Perché il decreto flussi scontenta sia imprese che lavoratori stranieri

Meno di un permesso ogni dieci domande negli ultimi due anni: regolamentare l’immigrazione attraverso il lavoro resta un miraggio. Parliamo delle criticità di un meccanismo che non risponde ai bisogni reali, a partire dal fallimento del click day, con la testimonianza di Clemente Elia, della CGIL Lombardia

Decreto flussi, dei migranti a un banchetto

di Romina Vinci

 

Cinque anni fa Cheikh è arrivato in Italia dal Senegal con un obiettivo semplice: costruirsi una vita dignitosa, lavorare in modo onesto e garantirsi un futuro. Era riuscito a partire – legalmente – grazie al “decreto flussi”, quel meccanismo nato per regolare l’ingresso di lavoratori stranieri e rispondere alle esigenze delle imprese. E così era stato: aveva ottenuto un visto per partire, era sbarcato a Fiumicino con un volo proveniente da Dakar, e aveva lavorato in un’azienda della Brianza. Poi però il contratto è scaduto, e con esso il permesso di soggiorno.

Per Cheikh è iniziata una vita parallela, fatta di lavoro nero, abitazioni precarie e la costante paura di esser fermato dalla polizia. Ha iniziato a girare l’Italia, trovando lavoro soprattutto nel settore agricolo, dalla Calabria alle pianure dell’Agro Pontino. Ora si trova in Sicilia, dove è impiegato nella raccolta di pomodori.

● QUESITO PROPOSTO:
Nel testo sul decreto flussi, in quale regione si trova ora Cheikh e in quale lavoro è impiegato? Per rispondere ci si basa soltanto sul testo.

● RECORD:

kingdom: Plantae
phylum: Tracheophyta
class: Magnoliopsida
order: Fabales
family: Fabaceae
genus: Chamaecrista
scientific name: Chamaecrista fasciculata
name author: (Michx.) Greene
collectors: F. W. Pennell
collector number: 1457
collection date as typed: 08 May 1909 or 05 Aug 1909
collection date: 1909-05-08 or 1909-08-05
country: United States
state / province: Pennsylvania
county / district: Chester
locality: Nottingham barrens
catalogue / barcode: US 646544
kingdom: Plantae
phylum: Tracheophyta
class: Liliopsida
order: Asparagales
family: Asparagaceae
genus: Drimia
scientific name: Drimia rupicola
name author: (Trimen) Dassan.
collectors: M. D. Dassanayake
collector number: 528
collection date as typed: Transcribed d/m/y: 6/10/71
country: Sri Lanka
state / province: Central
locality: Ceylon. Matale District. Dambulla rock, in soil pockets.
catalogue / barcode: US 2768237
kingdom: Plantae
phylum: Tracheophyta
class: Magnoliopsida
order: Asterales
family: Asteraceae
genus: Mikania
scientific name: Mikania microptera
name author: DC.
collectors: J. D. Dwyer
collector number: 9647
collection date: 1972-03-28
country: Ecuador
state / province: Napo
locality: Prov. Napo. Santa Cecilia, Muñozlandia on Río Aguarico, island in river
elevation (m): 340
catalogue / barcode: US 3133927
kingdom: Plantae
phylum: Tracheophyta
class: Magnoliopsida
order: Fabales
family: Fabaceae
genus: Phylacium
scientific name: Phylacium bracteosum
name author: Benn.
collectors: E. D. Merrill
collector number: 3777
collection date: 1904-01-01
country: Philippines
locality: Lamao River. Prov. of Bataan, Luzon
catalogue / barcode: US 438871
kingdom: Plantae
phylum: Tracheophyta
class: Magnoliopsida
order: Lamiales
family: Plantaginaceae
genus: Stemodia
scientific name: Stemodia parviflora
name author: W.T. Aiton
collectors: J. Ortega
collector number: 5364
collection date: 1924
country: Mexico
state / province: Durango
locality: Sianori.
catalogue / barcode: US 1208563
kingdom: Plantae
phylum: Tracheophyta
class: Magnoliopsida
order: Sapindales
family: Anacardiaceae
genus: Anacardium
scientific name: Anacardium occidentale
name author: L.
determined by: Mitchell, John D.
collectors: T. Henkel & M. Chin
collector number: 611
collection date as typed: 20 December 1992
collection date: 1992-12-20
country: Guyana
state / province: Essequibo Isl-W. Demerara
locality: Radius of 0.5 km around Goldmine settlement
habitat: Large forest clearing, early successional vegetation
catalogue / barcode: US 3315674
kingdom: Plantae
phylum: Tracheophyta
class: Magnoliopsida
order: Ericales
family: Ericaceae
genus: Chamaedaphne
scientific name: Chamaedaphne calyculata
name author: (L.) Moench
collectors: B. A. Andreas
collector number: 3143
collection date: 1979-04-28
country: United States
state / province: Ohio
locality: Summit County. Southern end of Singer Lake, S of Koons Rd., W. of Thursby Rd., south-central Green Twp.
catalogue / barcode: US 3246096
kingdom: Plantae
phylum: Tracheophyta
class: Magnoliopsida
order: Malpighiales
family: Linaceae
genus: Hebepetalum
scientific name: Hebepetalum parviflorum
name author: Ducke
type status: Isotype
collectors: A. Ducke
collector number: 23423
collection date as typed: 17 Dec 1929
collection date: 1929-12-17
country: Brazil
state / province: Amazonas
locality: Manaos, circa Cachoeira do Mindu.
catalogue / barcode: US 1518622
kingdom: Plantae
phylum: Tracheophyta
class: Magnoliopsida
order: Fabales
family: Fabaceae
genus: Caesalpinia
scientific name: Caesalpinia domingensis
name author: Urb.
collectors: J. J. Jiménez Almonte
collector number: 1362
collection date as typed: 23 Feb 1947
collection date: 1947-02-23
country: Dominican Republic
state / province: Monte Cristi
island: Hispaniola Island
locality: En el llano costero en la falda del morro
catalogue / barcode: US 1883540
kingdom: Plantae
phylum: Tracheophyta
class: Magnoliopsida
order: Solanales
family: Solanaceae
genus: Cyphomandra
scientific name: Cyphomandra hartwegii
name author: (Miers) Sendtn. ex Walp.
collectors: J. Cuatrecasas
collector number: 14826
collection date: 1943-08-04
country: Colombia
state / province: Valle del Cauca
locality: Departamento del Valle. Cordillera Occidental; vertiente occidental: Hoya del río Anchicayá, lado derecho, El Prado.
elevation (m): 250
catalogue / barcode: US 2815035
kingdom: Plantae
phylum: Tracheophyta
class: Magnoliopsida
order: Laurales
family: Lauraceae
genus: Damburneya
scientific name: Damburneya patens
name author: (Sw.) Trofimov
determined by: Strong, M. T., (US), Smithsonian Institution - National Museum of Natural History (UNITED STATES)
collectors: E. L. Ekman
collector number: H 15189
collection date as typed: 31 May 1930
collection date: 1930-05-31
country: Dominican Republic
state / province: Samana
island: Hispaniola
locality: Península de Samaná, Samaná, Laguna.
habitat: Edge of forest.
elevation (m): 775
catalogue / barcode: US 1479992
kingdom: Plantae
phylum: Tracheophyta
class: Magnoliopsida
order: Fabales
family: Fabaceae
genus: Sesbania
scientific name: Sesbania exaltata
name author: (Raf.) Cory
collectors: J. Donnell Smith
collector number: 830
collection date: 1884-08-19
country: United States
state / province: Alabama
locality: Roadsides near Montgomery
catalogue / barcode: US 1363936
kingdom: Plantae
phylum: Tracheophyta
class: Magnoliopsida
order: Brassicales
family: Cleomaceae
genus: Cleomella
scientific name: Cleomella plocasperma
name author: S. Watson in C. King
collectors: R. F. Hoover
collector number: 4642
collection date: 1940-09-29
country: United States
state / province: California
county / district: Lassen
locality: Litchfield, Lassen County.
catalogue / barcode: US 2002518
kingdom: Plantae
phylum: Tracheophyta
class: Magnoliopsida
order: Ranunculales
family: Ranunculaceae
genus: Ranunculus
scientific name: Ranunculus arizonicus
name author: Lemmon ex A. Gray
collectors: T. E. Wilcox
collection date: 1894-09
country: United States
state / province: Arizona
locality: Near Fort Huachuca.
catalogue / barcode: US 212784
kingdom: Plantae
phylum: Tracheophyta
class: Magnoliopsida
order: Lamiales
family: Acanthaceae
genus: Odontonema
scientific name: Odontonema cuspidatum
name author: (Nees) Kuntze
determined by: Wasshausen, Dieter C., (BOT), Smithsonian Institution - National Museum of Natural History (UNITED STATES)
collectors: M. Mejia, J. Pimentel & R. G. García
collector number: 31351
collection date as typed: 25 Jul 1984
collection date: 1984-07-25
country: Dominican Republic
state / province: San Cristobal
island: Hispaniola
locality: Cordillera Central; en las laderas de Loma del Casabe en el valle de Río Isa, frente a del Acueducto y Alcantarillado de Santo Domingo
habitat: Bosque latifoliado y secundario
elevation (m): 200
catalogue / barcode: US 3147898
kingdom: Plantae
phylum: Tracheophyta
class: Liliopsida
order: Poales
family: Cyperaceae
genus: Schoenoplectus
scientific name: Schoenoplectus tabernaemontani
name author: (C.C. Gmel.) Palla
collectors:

● SOLUZIONE:
Si trova in Sicilia, dove è impiegato nella raccolta di pomodori.